Я начал ощущать энергетику этого места. Я расхаживал по комнате и ломал голову, почему Баба снова прошел рядом со мной. При этом он даже мельком не взглянул на меня. Я хотел видеть Бабу, хотел, чтобы и он видел меня. «Он же все видит, все слышит», — говорили люди. Но меня-то он не видел. Меня совершенно не беспокоили другие люди, я не думал, зачем они пришли, на что надеялись, чего ждали. Я заметил, что слишком замкнулся на себе, и начал совершать ритуал самобичевания, давая клятву стать святым.

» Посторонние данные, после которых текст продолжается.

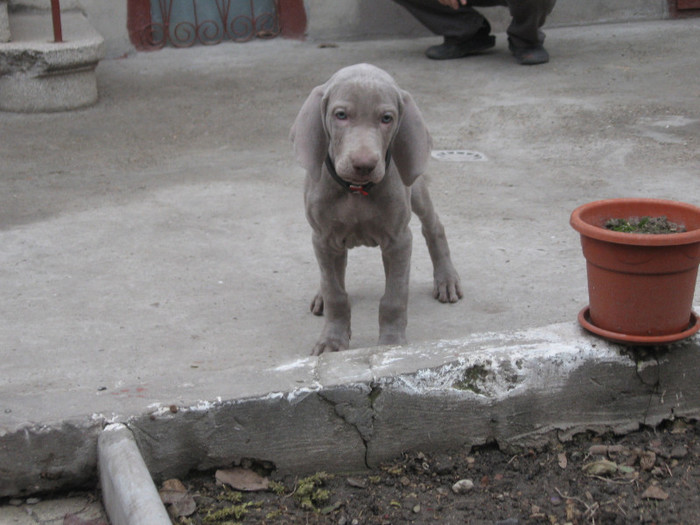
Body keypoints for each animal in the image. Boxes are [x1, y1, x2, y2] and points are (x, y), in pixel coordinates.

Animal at [288, 63, 460, 354]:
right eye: (341, 115)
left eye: (386, 118)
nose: (364, 165)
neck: (356, 190)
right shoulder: (323, 239)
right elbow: (336, 293)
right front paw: (332, 341)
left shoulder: (399, 241)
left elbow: (394, 297)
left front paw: (391, 344)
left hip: (416, 189)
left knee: (433, 226)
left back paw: (446, 279)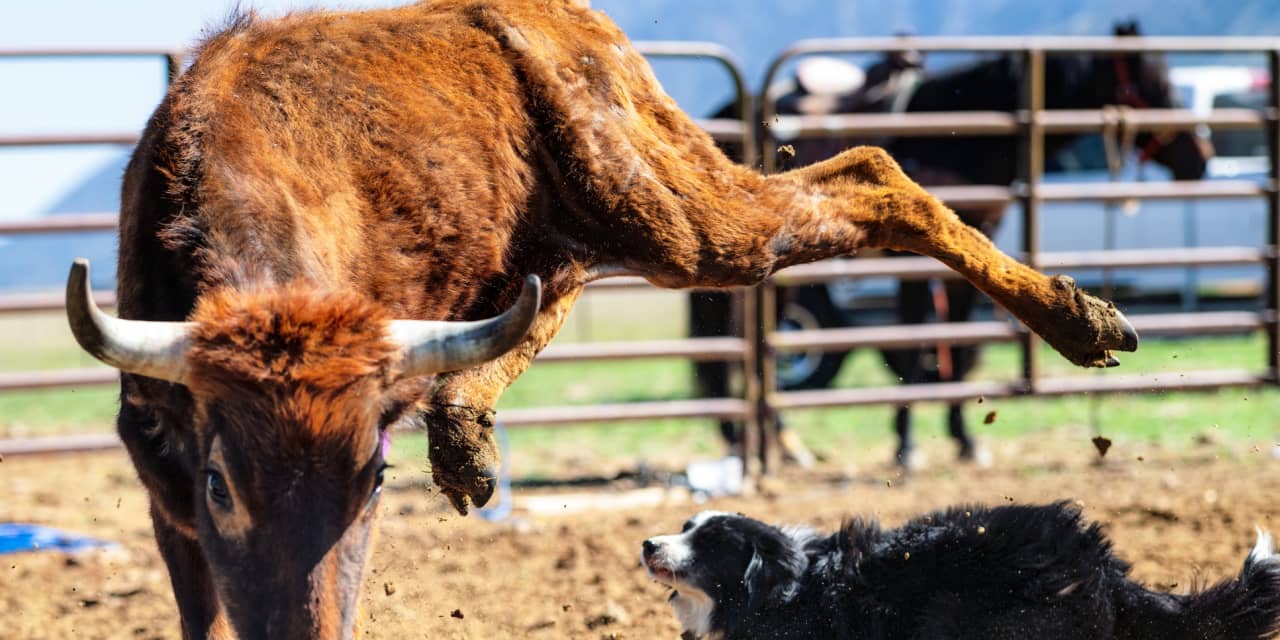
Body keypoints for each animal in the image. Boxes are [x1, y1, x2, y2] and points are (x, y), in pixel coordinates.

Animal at [65, 1, 1138, 638]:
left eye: (373, 479)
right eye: (220, 481)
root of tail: (559, 14)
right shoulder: (166, 490)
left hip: (673, 213)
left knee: (869, 175)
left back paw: (1082, 317)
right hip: (589, 222)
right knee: (554, 286)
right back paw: (466, 428)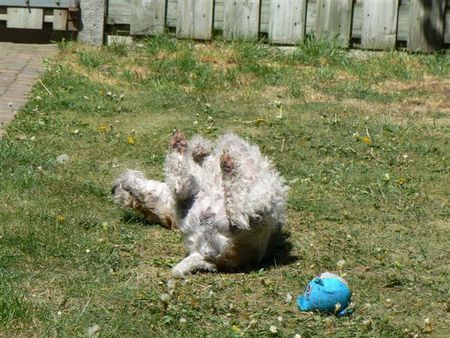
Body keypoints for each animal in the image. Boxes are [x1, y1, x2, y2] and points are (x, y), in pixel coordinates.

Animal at [112, 131, 288, 276]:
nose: (113, 189)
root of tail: (203, 255)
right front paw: (201, 149)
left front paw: (198, 149)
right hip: (260, 211)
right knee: (239, 214)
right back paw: (227, 168)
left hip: (188, 205)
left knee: (180, 183)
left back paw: (181, 146)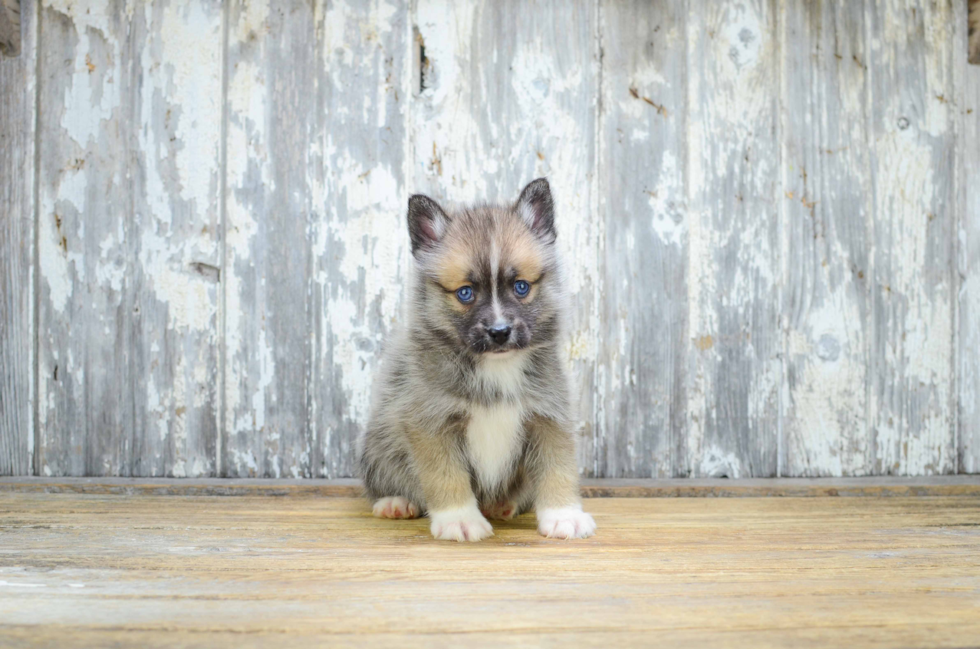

И все равно я не мог перестать думать о Саи Бабе, о его всемогущем присутствии, чем бы оно ни было. Однажды утром я в глубине сердца попросил Бабу помочь мне преодолеть смятение, вызванное корыстным желанием урвать для личной выгоды, заполучить птицу счастья. Во время полуденного отдыха мне снилось, как две противоборствующие уличные банды празднуют свадьбу между двумя своими членами. Я проснулся с чувством объединения.
Следующие дни прошли в ожидании. Мы либо сидели внутри, ожидая окончания дождя, либо снаружи — ожидая появления Саи Бабы. Я был совершенно один, замкнут в себе. Здесь у меня не было друзей, я ни с кем не знакомился. Все это время было занято размышлениями над тем, кто же были эти гуру, и как найти своего Сат Гуру, как их назвали. Был ли это Саи Баба или Шрипад, Хильда или Джнанананда? Вопросы рождались один за другим, а я просто ждал ответа, хотя в глубине души и знал, что его не существует.
Каждое утро я занимал свое место и часами ждал. Дождь играл существенную роль. Если он шел, Баба не выходил. Я сидел и глазел на статую Кришны, напевая его имя, но все это начинало надоедать. Когда долго ждешь, эмоции выгорают. Я не видел ничего, кроме статуи. Вообще, весь ашрам стал казаться мне большим цирком, в котором у каждого божества был свой маленький номер.
Я сдался. Я зашел в книжную лавку и импульсивно схватил с полки томик с афоризмами Бабы. Словно между строк возникло напряжение. Ожидание накатывалось волнами. Он снова выходил к людям! Я просто схватил с полки первую попавшуюся книжку и открыл ее на случайной странице. Пока Баба медленно выходил к собравшимся, я быстро перелистывал страницы и наткнулся на следующее:
Сила этих слов, их величие значили для меня больше, чем сам Баба, появляющийся во всей своей славе. Баба остановился и осмотрел толпу, вытер вспотевший лоб платком и медленно пошел дальше. Толпа тянулась к нему, но он успокаивал людей мягким жестом. Я заметил молодого мальчишку, сидящего недалеко от меня. Я подсмотрел, что он дописывал в своей записке для Бабы. Он просто написал «Любящий тебя ученик». Меня поразила глубина его преданности, я оценил всю разницу между его безоговорочной верой и моим любопытством. Баба взял записку из его рук.
Во время каждого даршана я замечал выражение его лица, остановившийся взгляд, явно отвлеченный от человека. Он всегда был окружен аурой, подобной радуге. Даже в присутствии тысяч людей он никогда не терял самообладания. И чем больше я смотрел на него, тем глубже заглядывал в себя самого, пытаясь понять мотивы своего здесь присутствия; я обнаружил, что в сознании моем царил эгоцентрический хаос.
Так шли дни. Я ждал. Вечерами я возвращался в свою комнату, и густой аромат благовоний, казалось, содержал в себе его Присутствие.
Я знал, что сердце мое и ум обретут свободу лишь тогда, когда я приму все, в том числе и отказ, как волю Господа. Медленно возникало неясное ощущение возникающего Присутствия, способного разрешить все трудности, и которое невозможно достичь посредством усилий. Теперь я видел, что на паломничество меня толкнули желание и амбиции, и теперь весь мой опыт все сильнее и сильнее подталкивал к этому осознанию. Ничего не хотеть, ничего не иметь, быть никем. Что нужно делать, а что не нужно — все эти внутренние колебания могли теперь рассеяться, как туман. Сердце мое трезвело. Истинное понимание было задавлено грузом страстного желания возвеличиться.